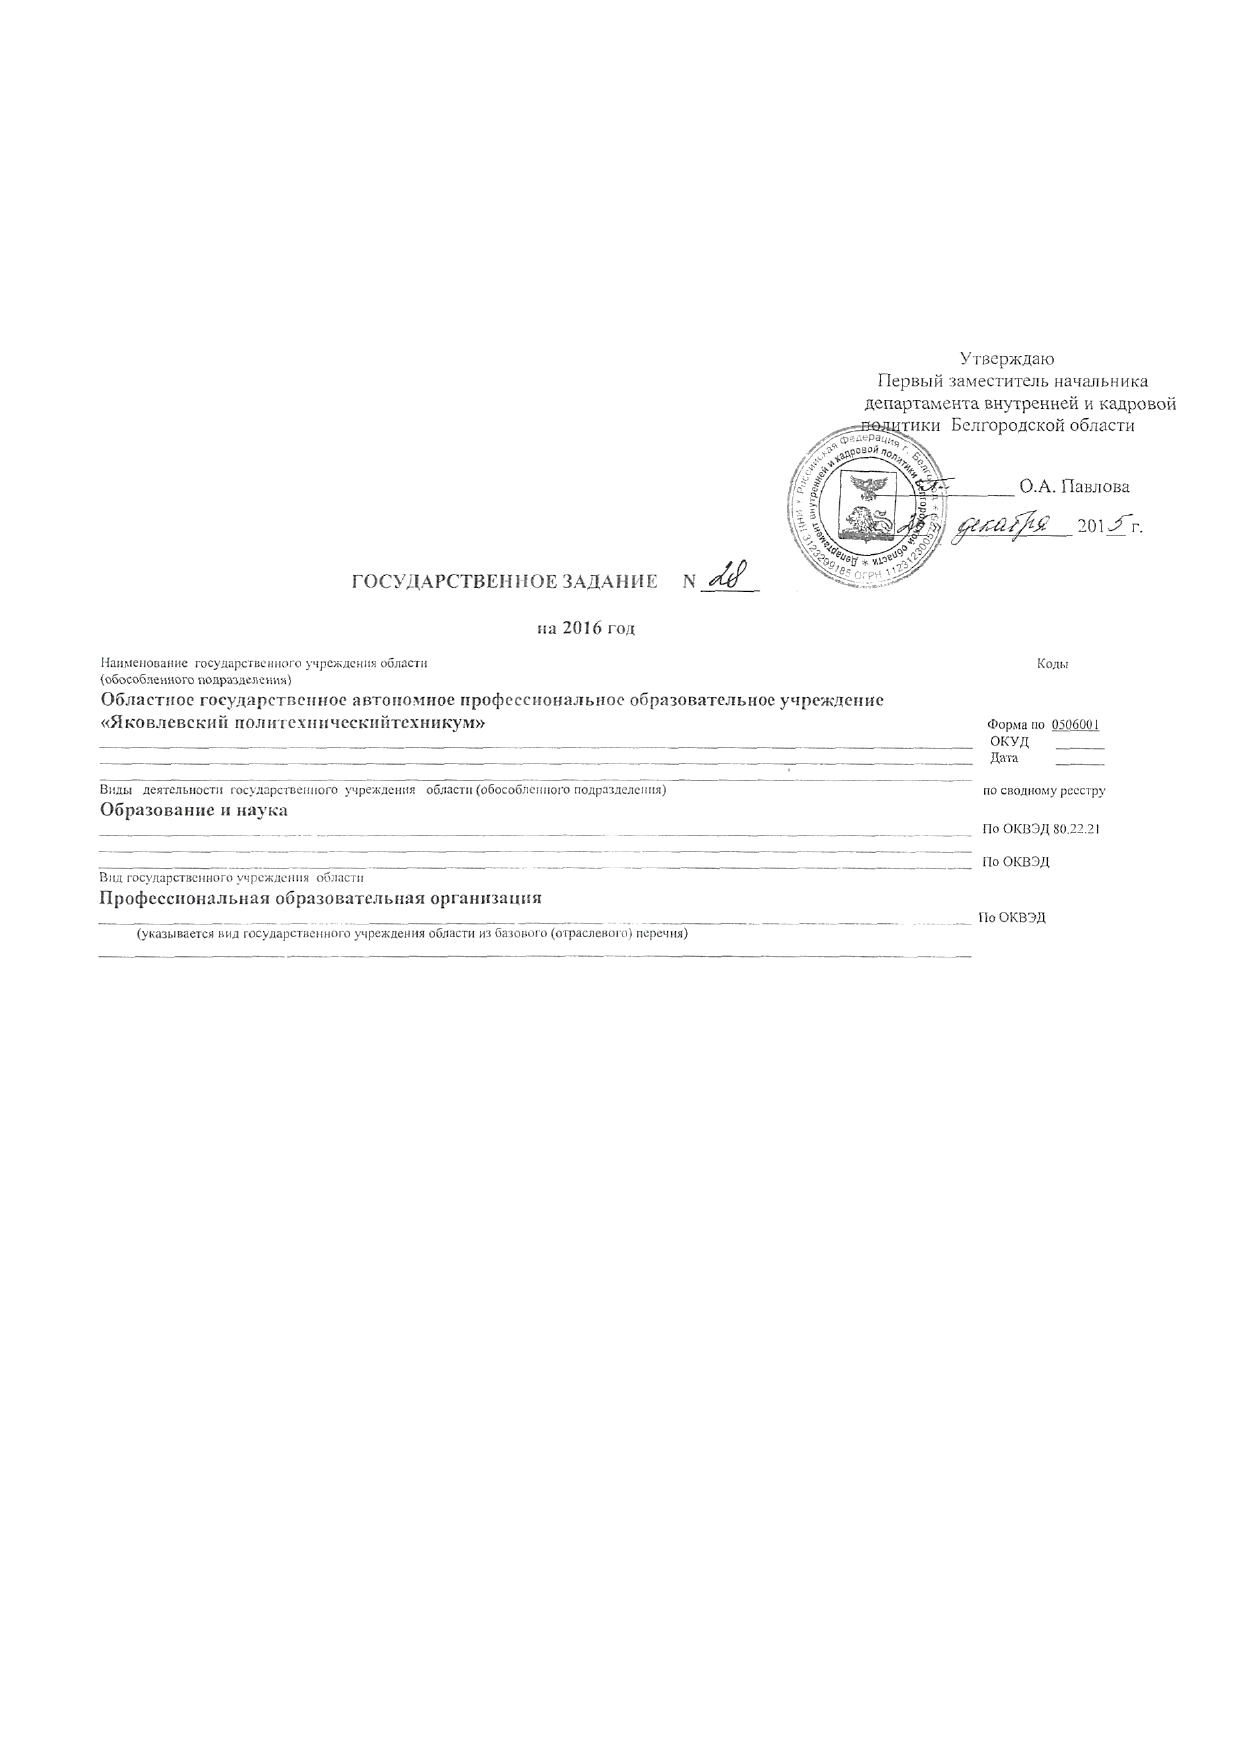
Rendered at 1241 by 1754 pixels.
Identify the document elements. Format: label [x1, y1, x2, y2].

picture [81, 346, 1198, 1159]
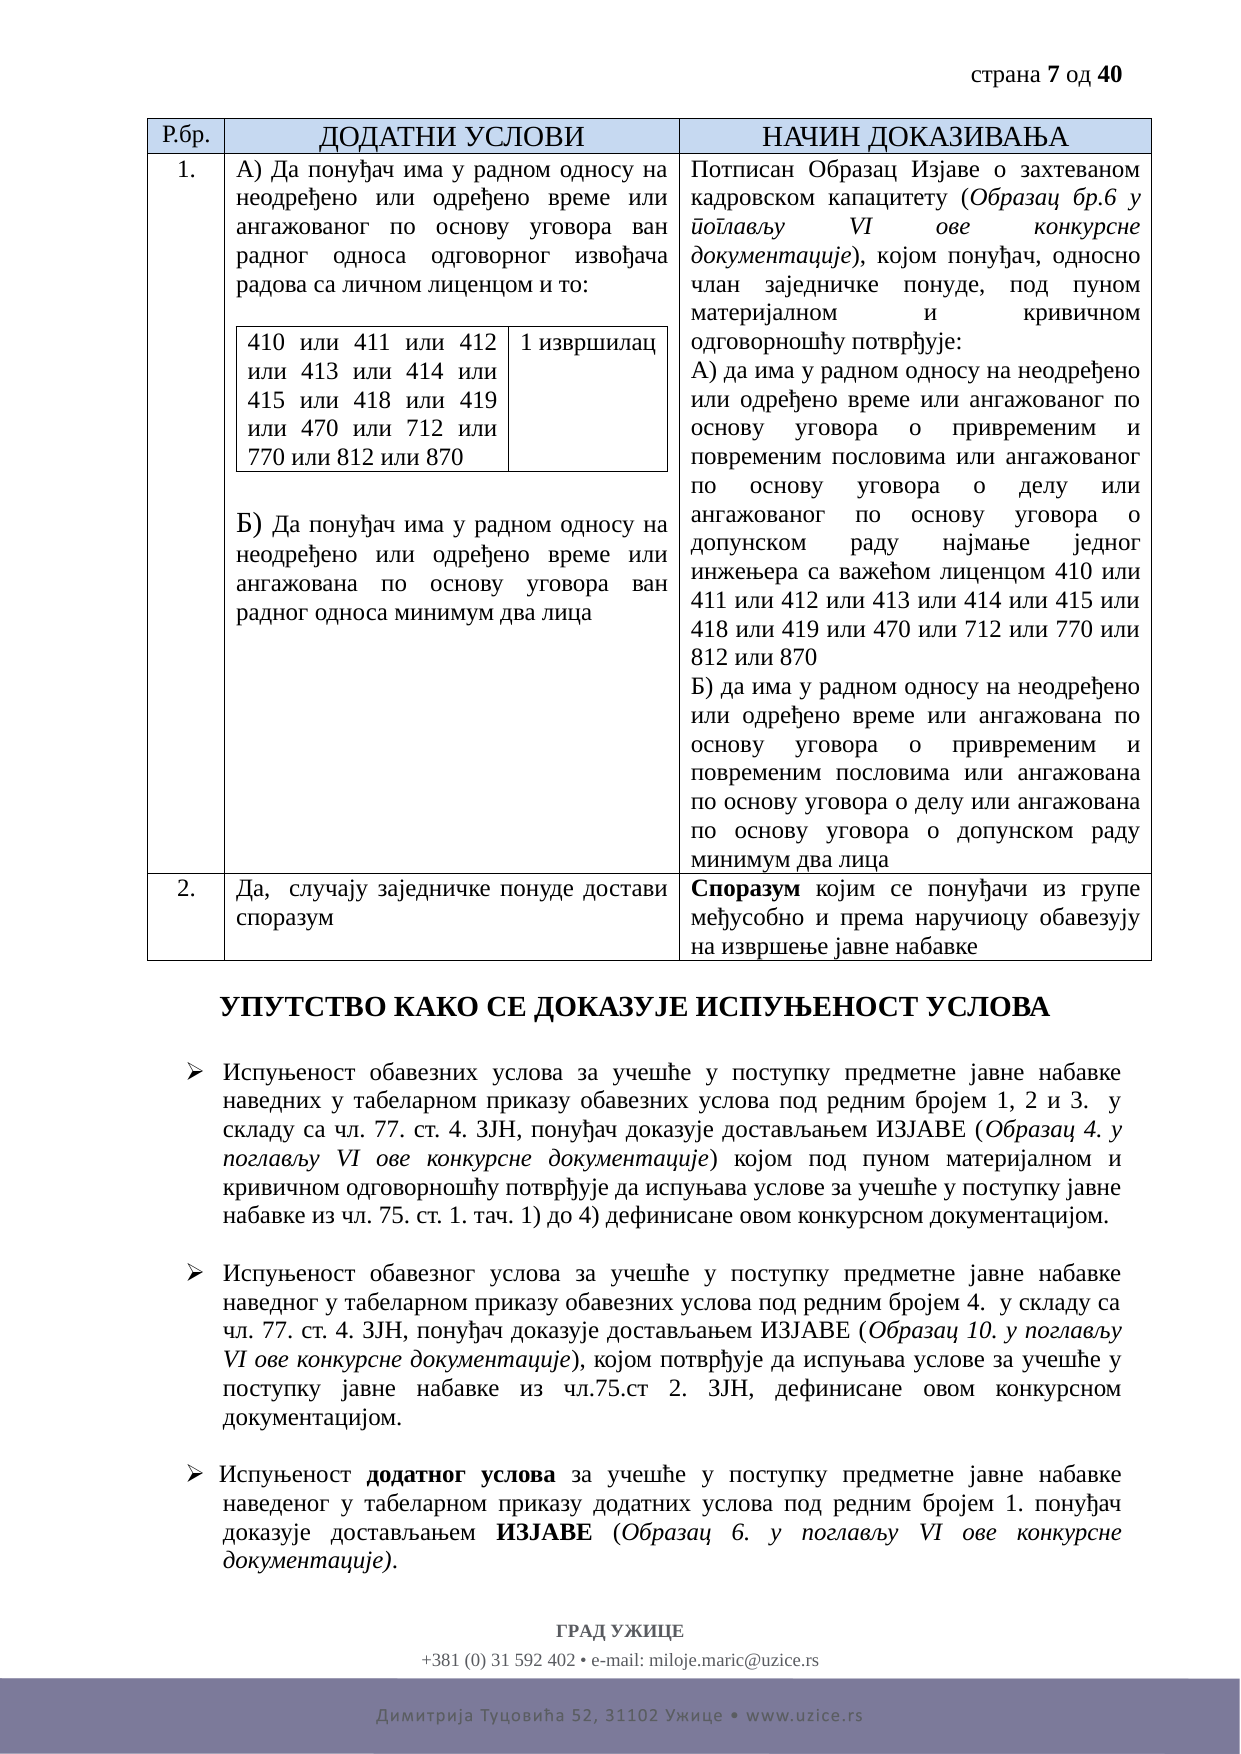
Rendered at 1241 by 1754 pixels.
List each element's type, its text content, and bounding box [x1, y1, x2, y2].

table_header НАЧИН ДОКАЗИВАЊА [680, 119, 1151, 153]
list Испуњеност обавезних услова за учешће у поступку предметне јавне набавке наведних у табеларном приказу обавезних услова под редним бројем 1, 2 и 3. у складу са чл. 77. ст. 4. ЗЈН, понуђач доказује достављањем ИЗЈАВЕ (Образац 4. у поглављу VI ове конкурсне документације) којом под пуном материјалном и кривичном одговорношћу потврђује да испуњава услове за учешће у поступку јавне набавке из чл. 75. ст. 1. тач. 1) до 4) дефинисане овом конкурсном документацијом. [185, 1057, 1122, 1229]
table_cell Споразум којим се понуђачи из групе међусобно и према наручиоцу обавезују на извршење јавне набавке [680, 874, 1151, 960]
list Испуњеност додатног услова за учешће у поступку предметне јавне набавке наведеног у табеларном приказу додатних услова под редним бројем 1. понуђач доказује достављањем ИЗЈАВЕ (Образац 6. у поглављу VI ове конкурсне документације). [185, 1459, 1122, 1574]
table_header ДОДАТНИ УСЛОВИ [225, 119, 679, 153]
table_cell Потписан Образац Изјаве о захтеваном кадровском капацитету (Образац бр.6 у поглављу VI ове конкурсне документације), којом понуђач, односно члан заједничке понуде, под пуном материјалном и кривичном одговорношћу потврђује: А) да има у радном односу на неодређено или одређено време или ангажованог по основу уговора о привременим и повременим пословима или ангажованог по основу уговора о делу или ангажованог по основу уговора о допунском раду најмање једног инжењера са важећом лиценцом 410 или 411 или 412 или 413 или 414 или 415 или 418 или 419 или 470 или 712 или 770 или 812 или 870 Б) да има у радном односу на неодређено или одређено време или ангажована по основу уговора о привременим и повременим пословима или ангажована по основу уговора о делу или ангажована по основу уговора о допунском раду минимум два лица [680, 154, 1151, 872]
table_cell 2. [148, 874, 224, 960]
list Испуњеност обавезног услова за учешће у поступку предметне јавне набавке наведног у табеларном приказу обавезних услова под редним бројем 4. у складу са чл. 77. ст. 4. ЗЈН, понуђач доказује достављањем ИЗЈАВЕ (Образац 10. у поглављу VI ове конкурсне документације), којом потврђује да испуњава услове за учешће у поступку јавне набавке из чл.75.ст 2. ЗЈН, дефинисане овом конкурсном документацијом. [185, 1258, 1122, 1430]
text УПУТСТВО КАКО СЕ ДОКАЗУЈЕ ИСПУЊЕНОСТ УСЛОВА [148, 989, 1122, 1023]
table_cell А) Да понуђач има у радном односу на неодређено или одређено време или ангажованог по основу уговора ван радног односа одговорног извођача радова са личном лиценцом и то: Б) Да понуђач има у радном односу на неодређено или одређено време или ангажована по основу уговора ван радног односа минимум два лица [225, 154, 679, 872]
table_cell Да, случају заједничке понуде достави споразум [225, 874, 679, 960]
table_cell 1. [148, 154, 224, 872]
picture [0, 1677, 1240, 1754]
table_header Р.бр. [148, 119, 224, 153]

--- --- ---

» **EXERCISE REQUIREMENTS**: Go through the entries above and count each line that contains the string "picture". Reply only with the total.

» **EXERCISE RESULT**: 2